Review: The Events
The Events tells the story of a mass killing in a rural British town. There are shades of Dunblane and the high-school shootings committed by American boys on the edge of sanity and society, but the biggest influence was Anders Beiring Breivik’s massacre of 69 young political party members on the island of Utoya in 2011. Like that crime, the one in The Events is an act of catastrophic violence committed against a community bound by a common cause. On Utoya, the children were youth members of the same political party. In The Events, the group is a choir – an excellent metaphor for the paradoxical exclusivity of community.
The potential for communities to alienate is true even of ones in which tolerance is a central tenet. “Come on,” says Claire (Neve Mackintosh), the liberal priest and leader of the choir, to the boy before the killing, “you can join in.” But not everyone always feels like singing.
A special kind of sympathy – a kind reserved even for those who refuse to have sympathy themselves – glows at the heart of this play. Writer David Greig casts an understanding gaze at the killer in all his egomaniacal delusions, and on Claire, even when she’s at her most vengeful and unpriestly.
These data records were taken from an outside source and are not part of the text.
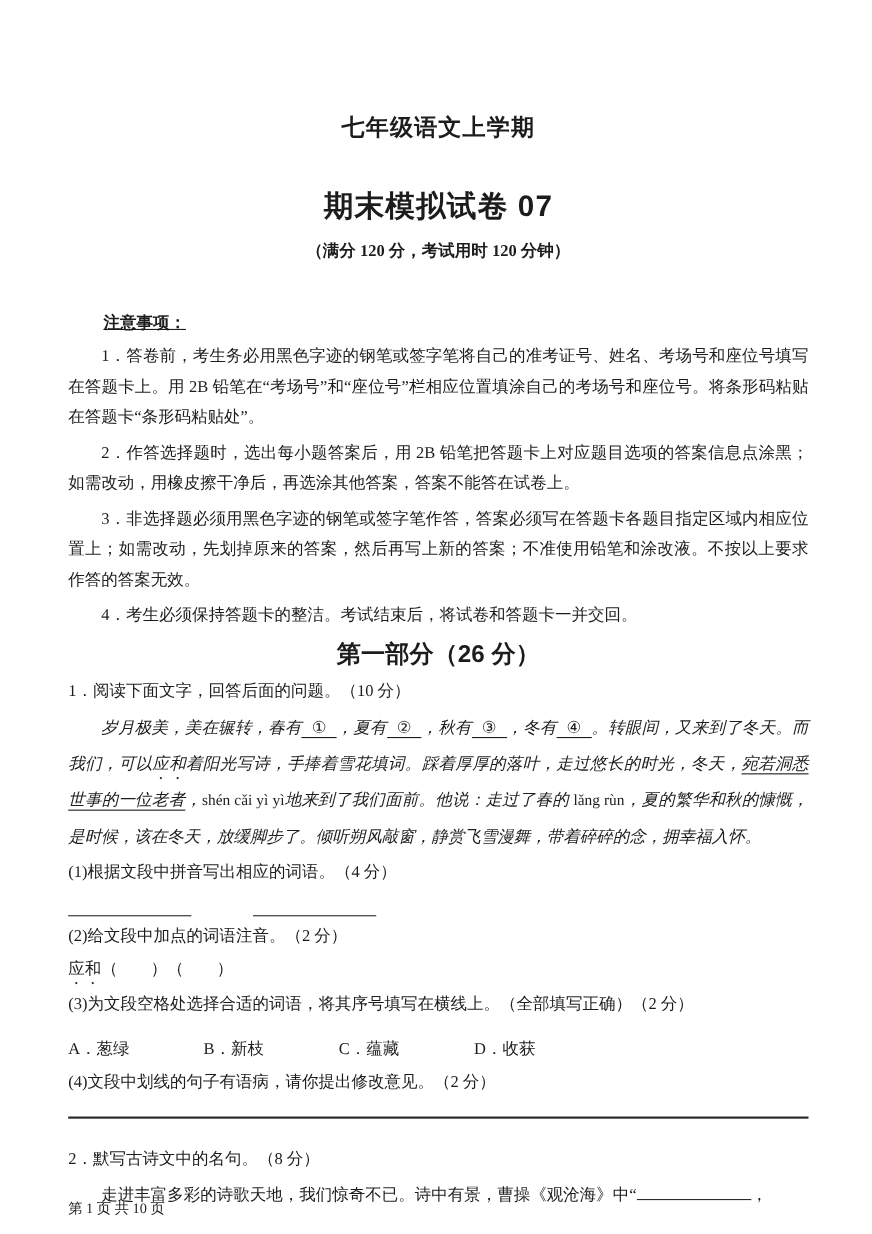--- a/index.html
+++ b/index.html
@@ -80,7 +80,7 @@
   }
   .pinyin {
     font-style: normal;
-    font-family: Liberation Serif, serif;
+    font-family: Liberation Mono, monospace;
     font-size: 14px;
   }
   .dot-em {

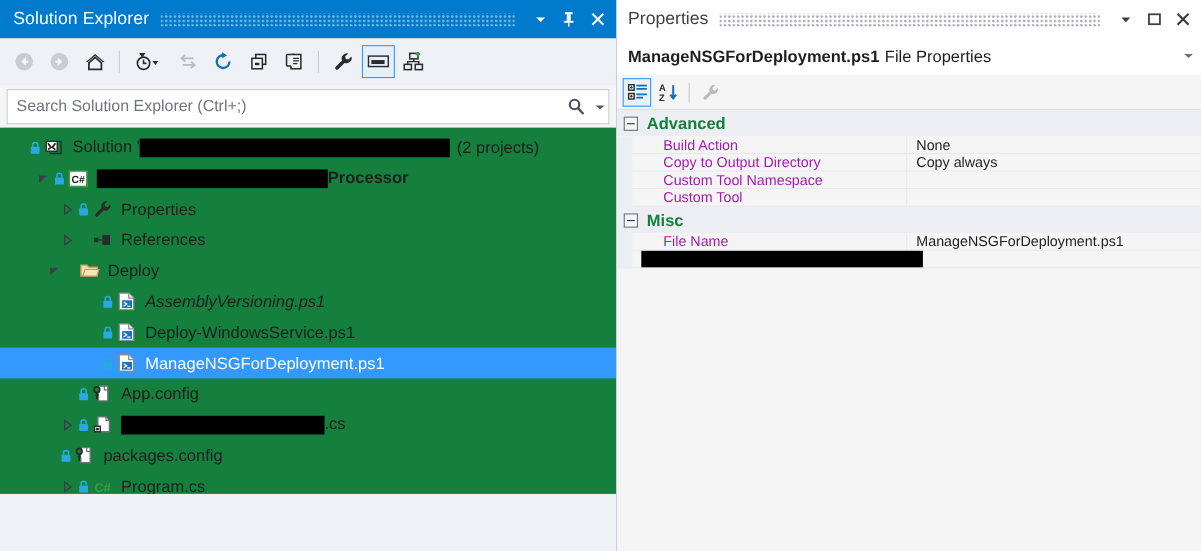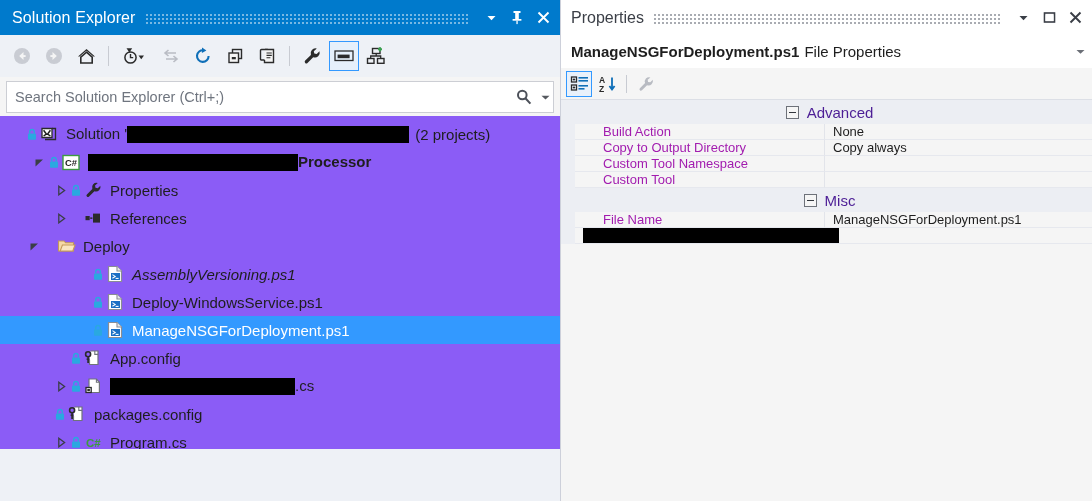--- a/index.html
+++ b/index.html
@@ -116,7 +116,7 @@
   .grid{flex:1 1 auto;background:#f5f5f5;overflow:hidden;}
   .g-cat{
     display:flex;align-items:center;height:24px;background:#eceef3;
-    font-weight:normal;font-size:15px;color:#4c1d95;padding-left:6px;justify-content:center;
+    font-weight:bold;font-size:15px;color:#15803d;padding-left:6px;
   }
   .g-cat .cbox{
     width:11px;height:11px;border:1px solid #6d7179;background:#f5f5f5;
Despite the experimental elements – apart from Claire all characters are played by a brilliant Clifford Samuel – the approach is probing and academic. It wrestles, sometimes literally, at the limits of forgiveness. It takes the traditional frameworks we use to make sense of our lives and society and holds them up to something mad and inexplicable. Greig brilliantly shows that when politics, religion and anger fail us, there are still reserves of humanity which we can fall back on.